=== Information supplied ===
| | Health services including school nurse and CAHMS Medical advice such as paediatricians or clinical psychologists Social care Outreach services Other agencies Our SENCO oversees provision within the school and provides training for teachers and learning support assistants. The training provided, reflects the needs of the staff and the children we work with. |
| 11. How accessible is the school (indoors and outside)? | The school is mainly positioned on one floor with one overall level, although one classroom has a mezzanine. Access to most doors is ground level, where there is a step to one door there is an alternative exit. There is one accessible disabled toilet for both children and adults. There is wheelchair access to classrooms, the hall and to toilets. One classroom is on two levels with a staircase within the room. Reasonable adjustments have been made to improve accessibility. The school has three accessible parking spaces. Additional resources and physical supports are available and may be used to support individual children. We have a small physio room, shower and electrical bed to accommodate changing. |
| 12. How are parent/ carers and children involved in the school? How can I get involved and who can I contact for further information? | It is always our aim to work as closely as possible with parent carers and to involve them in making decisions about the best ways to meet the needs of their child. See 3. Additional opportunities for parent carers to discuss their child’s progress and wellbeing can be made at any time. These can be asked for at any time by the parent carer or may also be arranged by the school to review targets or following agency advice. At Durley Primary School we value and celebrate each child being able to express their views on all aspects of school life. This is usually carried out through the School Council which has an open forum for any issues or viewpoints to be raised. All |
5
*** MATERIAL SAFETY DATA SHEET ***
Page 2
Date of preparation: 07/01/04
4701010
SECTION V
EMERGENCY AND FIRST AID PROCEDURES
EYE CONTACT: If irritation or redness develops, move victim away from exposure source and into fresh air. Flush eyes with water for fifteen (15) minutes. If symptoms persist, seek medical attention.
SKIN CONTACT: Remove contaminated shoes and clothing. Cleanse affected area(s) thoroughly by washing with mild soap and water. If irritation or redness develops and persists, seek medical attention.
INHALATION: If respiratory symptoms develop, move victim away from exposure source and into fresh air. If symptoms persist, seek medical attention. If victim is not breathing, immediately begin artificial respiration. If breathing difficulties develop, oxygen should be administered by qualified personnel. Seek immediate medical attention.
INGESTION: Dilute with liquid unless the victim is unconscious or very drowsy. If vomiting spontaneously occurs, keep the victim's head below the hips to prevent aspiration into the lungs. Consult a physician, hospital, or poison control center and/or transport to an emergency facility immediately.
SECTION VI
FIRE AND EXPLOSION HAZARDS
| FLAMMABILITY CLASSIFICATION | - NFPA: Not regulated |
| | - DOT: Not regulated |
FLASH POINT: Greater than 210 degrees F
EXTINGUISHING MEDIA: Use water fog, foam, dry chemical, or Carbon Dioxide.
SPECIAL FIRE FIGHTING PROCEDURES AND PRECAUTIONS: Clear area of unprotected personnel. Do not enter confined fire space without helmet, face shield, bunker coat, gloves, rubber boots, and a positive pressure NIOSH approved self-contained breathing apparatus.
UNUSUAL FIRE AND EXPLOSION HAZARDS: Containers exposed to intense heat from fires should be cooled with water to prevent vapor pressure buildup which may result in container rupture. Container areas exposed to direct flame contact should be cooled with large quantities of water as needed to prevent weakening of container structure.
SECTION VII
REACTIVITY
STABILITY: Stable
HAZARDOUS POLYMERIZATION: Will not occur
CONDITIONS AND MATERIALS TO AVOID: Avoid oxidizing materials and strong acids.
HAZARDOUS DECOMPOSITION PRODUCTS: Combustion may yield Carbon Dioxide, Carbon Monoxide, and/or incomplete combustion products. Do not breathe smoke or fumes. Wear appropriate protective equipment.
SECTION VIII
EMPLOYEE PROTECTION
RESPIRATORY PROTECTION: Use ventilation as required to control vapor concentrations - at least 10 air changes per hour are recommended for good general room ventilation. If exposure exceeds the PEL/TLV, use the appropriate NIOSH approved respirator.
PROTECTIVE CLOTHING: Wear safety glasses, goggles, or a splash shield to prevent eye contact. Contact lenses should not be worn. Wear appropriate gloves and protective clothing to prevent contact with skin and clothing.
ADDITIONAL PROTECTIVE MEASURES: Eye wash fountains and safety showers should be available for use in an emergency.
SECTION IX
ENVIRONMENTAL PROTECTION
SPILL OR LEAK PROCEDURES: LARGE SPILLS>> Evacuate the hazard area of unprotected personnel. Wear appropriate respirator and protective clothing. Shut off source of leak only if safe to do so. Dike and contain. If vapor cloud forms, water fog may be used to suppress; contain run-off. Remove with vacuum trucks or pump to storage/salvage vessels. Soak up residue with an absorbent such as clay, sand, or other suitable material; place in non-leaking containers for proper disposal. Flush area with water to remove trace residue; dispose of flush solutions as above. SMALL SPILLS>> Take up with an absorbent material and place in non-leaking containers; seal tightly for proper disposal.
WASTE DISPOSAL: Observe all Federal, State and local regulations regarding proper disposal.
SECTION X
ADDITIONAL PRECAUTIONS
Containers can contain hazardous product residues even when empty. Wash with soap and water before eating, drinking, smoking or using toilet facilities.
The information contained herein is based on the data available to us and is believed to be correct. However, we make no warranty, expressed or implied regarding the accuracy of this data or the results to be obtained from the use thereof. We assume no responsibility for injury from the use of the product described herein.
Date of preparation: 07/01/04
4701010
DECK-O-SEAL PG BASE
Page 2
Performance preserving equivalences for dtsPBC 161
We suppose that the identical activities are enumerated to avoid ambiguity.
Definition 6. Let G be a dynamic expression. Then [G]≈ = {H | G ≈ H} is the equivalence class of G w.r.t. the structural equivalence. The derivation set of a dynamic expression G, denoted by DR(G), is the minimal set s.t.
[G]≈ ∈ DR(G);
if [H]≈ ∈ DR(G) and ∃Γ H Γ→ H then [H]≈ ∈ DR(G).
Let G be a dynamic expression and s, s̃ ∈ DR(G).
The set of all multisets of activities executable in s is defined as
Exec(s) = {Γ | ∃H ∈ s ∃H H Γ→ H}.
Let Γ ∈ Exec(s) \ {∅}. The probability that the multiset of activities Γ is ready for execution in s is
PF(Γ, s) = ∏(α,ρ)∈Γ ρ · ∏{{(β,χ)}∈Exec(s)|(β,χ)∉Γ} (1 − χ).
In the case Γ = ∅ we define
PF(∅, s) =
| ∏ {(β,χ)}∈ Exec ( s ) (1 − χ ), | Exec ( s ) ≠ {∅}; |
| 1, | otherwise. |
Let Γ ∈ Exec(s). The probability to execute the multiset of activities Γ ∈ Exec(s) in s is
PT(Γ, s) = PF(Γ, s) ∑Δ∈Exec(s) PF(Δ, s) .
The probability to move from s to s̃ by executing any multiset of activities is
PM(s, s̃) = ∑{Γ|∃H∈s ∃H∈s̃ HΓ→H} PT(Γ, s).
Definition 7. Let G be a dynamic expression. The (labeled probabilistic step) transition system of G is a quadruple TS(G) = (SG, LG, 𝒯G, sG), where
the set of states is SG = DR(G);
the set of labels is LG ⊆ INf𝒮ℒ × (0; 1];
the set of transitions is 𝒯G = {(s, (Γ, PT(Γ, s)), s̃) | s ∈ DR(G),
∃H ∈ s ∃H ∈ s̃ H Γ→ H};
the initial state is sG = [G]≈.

=== Assignment ===
Filter the data, keeping only the lines that contain "PRECAUTIONS".

=== Expected output ===
SPECIAL FIRE FIGHTING PROCEDURES AND PRECAUTIONS: Clear area of unprotected personnel. Do not enter confined fire space without helmet, face shield, bunker coat, gloves, rubber boots, and a positive pressure NIOSH approved self-contained breathing apparatus.
ADDITIONAL PRECAUTIONS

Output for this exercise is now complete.